Ek Protokol uygulanmazsa, limanlar Güney Kıbrıs gemilerine açılmazsa, AB müzakereleri kesebilir mi?
Hayır, kesmez. Ama gündemde bir kriz yaşanacağı konusunda birçok söylenti var. AB limanlar, havaalanları, ambargo konusunda ısrar ediyor. Ankara Protokolü konusunda AB ve Türkiye arasında bir anlaşmazlık var. Türkiye mal ticaretine sıcak bakabileceğini söylerken, gemi ve uçaklarla hizmet alınıp verilmesi konusunda olumsuz bir yaklaşım sergiliyor.
Dolayısıyla, Türkiye'nin bu koşulu yerine getirmeyeceğini söyleyip arabuluculukla sorunu ileriki yıllarda halletmesi mümkün. Ama bunun yanında eğitim, çevre gibi konularda gelişmeler sağlayabilir. İngiliz Dışişleri Bakanı'nın dediği gibi, AB'li ülkelerin büyük bir çoğunluğu Türkiye ile müzakerelerin sürmesini istiyor.

Tek ülke durduramaz
Türk basını Fransa, Kıbrıs ve Avusturya gibi birkaç ülkenin olumsuz söylem ve tavırlarını göz önüne alarak değerlendirme yapıyor. Oysa onlar 25 ülkeden sadece 3'ü. Türkiye'nin bunu görmesi lazım.
Sonuç olarak, Kıbrıs konusu bir sorun olmakla birlikte müzakere sürecini donduracak bir konu değildir. Ayrıca Türkiye ile Kıbrıs arasında her ne kadar büyük sorunlar olsa da, tek bir ülkenin AB müzakere sürecini durdurabileceğini düşünmüyorum. Annan'ın Ada'ya temsilci göndermesi gerilimin düşmesine neden olabilir. Avrupa konteksi içinde BM aracılığıyla sağlanan bu görüşme, en azından tarafların birbirlerini "dinlemelerine" yardımcı olabilir.

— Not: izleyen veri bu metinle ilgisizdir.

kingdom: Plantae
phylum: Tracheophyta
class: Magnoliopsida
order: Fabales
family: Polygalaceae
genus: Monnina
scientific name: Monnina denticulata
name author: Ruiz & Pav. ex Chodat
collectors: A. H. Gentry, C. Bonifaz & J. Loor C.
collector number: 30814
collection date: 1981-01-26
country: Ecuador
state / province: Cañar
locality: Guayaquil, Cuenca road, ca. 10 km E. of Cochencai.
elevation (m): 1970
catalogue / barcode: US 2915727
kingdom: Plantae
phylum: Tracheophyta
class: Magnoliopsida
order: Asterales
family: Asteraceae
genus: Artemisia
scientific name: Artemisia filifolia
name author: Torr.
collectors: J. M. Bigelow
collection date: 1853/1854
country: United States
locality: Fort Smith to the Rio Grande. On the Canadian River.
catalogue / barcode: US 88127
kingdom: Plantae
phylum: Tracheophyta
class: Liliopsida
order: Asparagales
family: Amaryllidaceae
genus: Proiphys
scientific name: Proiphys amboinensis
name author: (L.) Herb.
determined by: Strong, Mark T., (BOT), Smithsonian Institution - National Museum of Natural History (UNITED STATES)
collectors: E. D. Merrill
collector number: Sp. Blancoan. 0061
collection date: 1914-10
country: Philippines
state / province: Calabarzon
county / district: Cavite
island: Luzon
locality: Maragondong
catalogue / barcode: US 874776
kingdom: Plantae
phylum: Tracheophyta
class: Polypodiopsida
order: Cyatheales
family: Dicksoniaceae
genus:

Şemdinli kararı bir mesaj verdi

AB'nin Türkiye konusunda vurgu yaptığı alanlardan birisi de 'sivil asker ilişkileri'. Şemdinli davası bu süreci nasıl etkileyecek?
AB için Şemdinli konusu çok önemliydi. Yargılanma sonucunda iki kişi 39 yıl ceza aldılar. Eğer yargılanma ve mahkûmiyet olmasaydı, Türkiye için bu durumun hazin sonuçları olabilirdi. Şemdinli ile ilgili gelişmelere çok olumlu bakıyorum. Bu olay Türkiye'ye bir mesaj verdi. O mesaj da şuydu: Ordu ya da güvenlik güçleriyle bağlantılı bile olsanız, yargı sisteminden kaçamazsınız. İki askerin mahkûmiyeti çok önemli, ancak bir de bu suçun işlenmesinde kimin parmağı olduğu konusu var.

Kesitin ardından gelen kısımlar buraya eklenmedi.